Dears,
Let $H$ be Heisenberg group, a group of $3\times 3$ matrices with $1$ on the main diagonal, zeros below, and elements of $\Bbb R$ above the main diagonal.
Its center is the subgroup of all matrices with $0$ on the first diagonal above the main diagonal.
My question is – is it also a commutator subgroup of that group?
The quotient group $H/Z(H)$ is abelian (this group is nilpotent of class two), so commutator subgroup must be inside the center.
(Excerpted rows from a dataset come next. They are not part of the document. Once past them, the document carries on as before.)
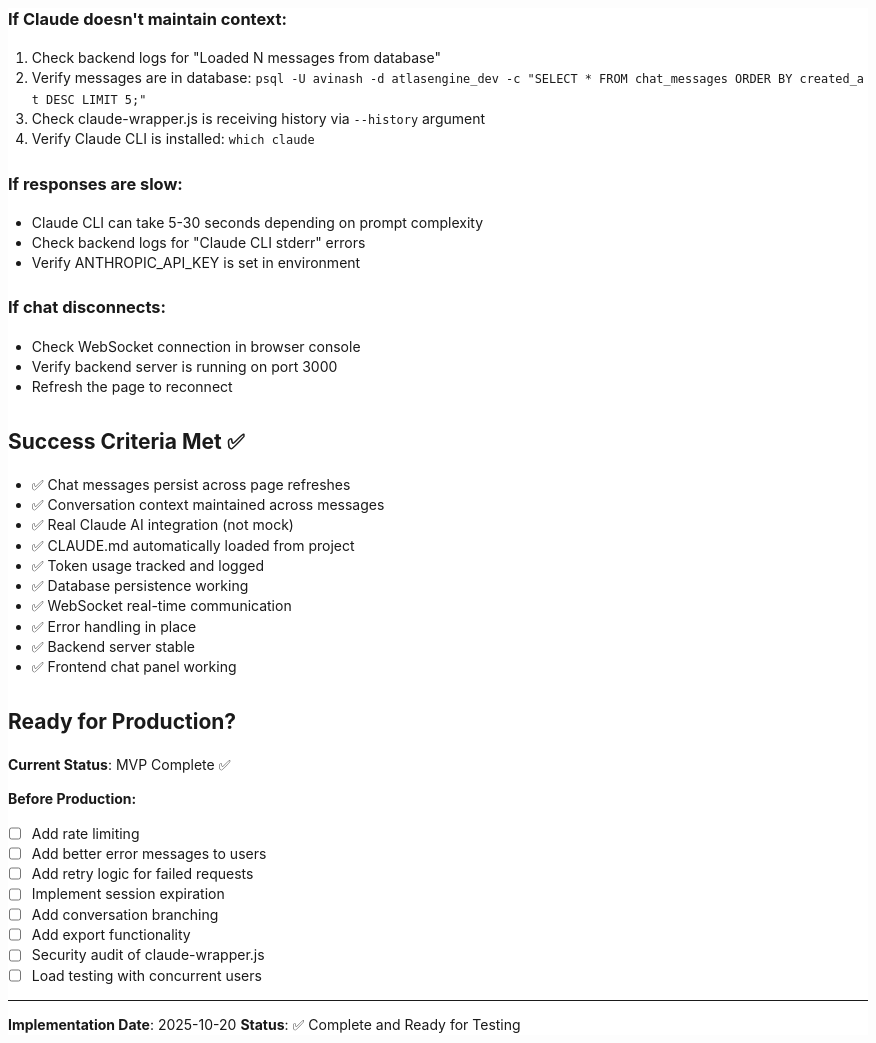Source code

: ### If Claude doesn't maintain context:
1. Check backend logs for "Loaded N messages from database"
2. Verify messages are in database: `psql -U avinash -d atlasengine_dev -c "SELECT * FROM chat_messages ORDER BY created_at DESC LIMIT 5;"`
3. Check claude-wrapper.js is receiving history via `--history` argument
4. Verify Claude CLI is installed: `which claude`

### If responses are slow:
- Claude CLI can take 5-30 seconds depending on prompt complexity
- Check backend logs for "Claude CLI stderr" errors
- Verify ANTHROPIC_API_KEY is set in environment

### If chat disconnects:
- Check WebSocket connection in browser console
- Verify backend server is running on port 3000
- Refresh the page to reconnect

## Success Criteria Met ✅

- ✅ Chat messages persist across page refreshes
- ✅ Conversation context maintained across messages
- ✅ Real Claude AI integration (not mock)
- ✅ CLAUDE.md automatically loaded from project
- ✅ Token usage tracked and logged
- ✅ Database persistence working
- ✅ WebSocket real-time communication
- ✅ Error handling in place
- ✅ Backend server stable
- ✅ Frontend chat panel working

## Ready for Production?

**Current Status**: MVP Complete ✅

**Before Production:**
- [ ] Add rate limiting
- [ ] Add better error messages to users
- [ ] Add retry logic for failed requests
- [ ] Implement session expiration
- [ ] Add conversation branching
- [ ] Add export functionality
- [ ] Security audit of claude-wrapper.js
- [ ] Load testing with concurrent users

---

**Implementation Date**: 2025-10-20
**Status**: ✅ Complete and Ready for Testing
I can't imagine other subgroups being CS, but I want someone smarter to let me know.
Have a nice day.
Best Answer
$$\begin{pmatrix}1&x&y\\ 0&1&z\\ 0&0&1\end{pmatrix}^{-1}=\begin{pmatrix}1&-x&xz-y\\ 0&1&-z\\ 0&0&1\end{pmatrix}$$
Therefore \begin{align}ABA^{-1}B^{-1}&=\begin{pmatrix}1&x&y\\ 0&1&z\\ 0&0&1\end{pmatrix}\begin{pmatrix}1&s&t\\ 0&1&u\\ 0&0&1\end{pmatrix}\begin{pmatrix}1&-x&xz-y\\ 0&1&-z\\ 0&0&1\end{pmatrix}\begin{pmatrix}1&-s&su-t\\ 0&1&-u\\ 0&0&1\end{pmatrix}=\\&=\begin{pmatrix}1&s+x&t+ux+y\\ 0&1&u+z\\ 0&0&1\end{pmatrix}\begin{pmatrix}1&-x-s&ux+xz-y+su-t\\ 0&1&-z-u\\ 0&0&1\end{pmatrix}=\\&=\begin{pmatrix}1&0&t+ux+y+ux+xz-y+su-t-(z+u)(s+x)\\ 0&1&0\\ 0&0&1\end{pmatrix}=\\&=\begin{pmatrix}1&0&ux-zs\\ 0&1&0\\ 0&0&1\end{pmatrix}\end{align}
It is therefore apparent that commutators are exactly the elements in the form $\begin{pmatrix}1&0&\alpha\\0&1&0\\ 0&0&1\end{pmatrix}$, which incidentally form a subgroup.